• SELECTED PASSAGE
For complex numbers $k,l$, we let $\M_{k,l}^0$ denote
the Verma module over $U$ with highest weight
$(k-l)\Lambda_0 + l \Lambda_1$ and highest weight vector
$\ket{k,l}$ (the superscript $0$ referring to the trigonometric case).
We shall be concerned with the case where $k,l$ are generic, so that
$\M_{k,l}^0$ is irreducible.
{}From (\ref{NorL}) we see in particular that the $0$-th components of the
$L$-operators act on the highest weight vector as
\begin{eqnarray*}
L^+_{\pm\pm,0}\ket{k,l}&=&q^{\pm(k-2l)/4}\ket{k,l},
\\
L^-_{\pm\pm,0}\ket{k,l}&=&q^{\mp(k-2l)/4}\ket{k,l}.

• INFORMATION SUPPLIED
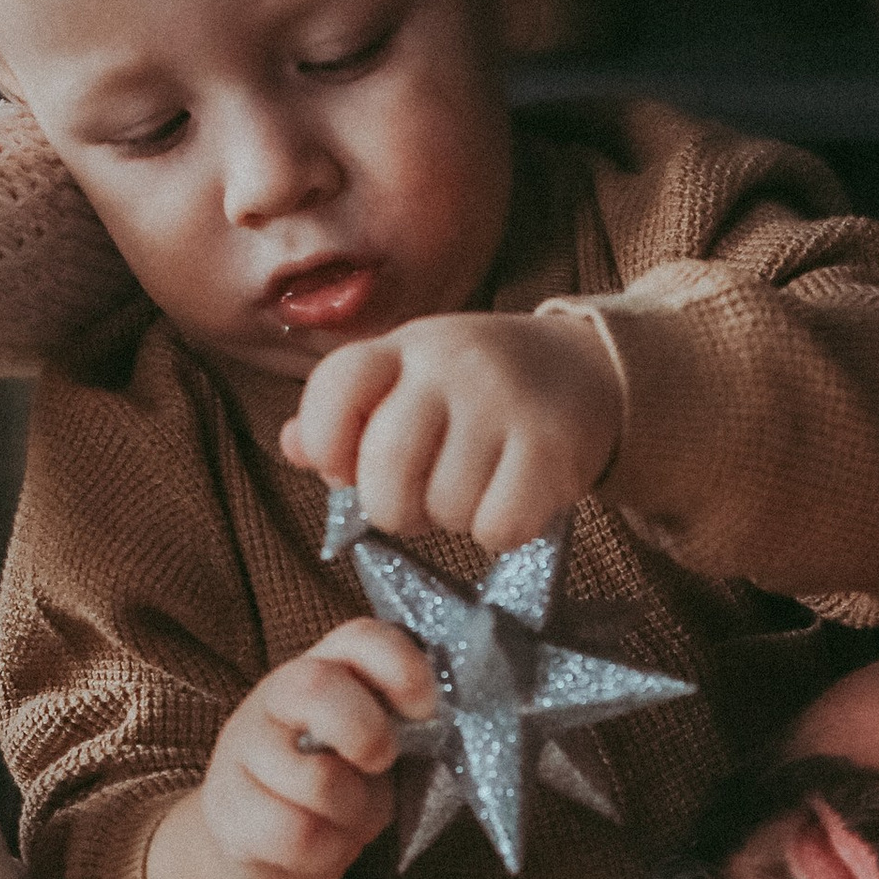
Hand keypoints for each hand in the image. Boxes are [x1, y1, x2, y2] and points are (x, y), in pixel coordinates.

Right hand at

• ACTION ITEM
In the passage on Verma modules, what does the superscript 0 in the module's notation refer to?

• SOLUTION TO THIS EXERCISE
The trigonometric case.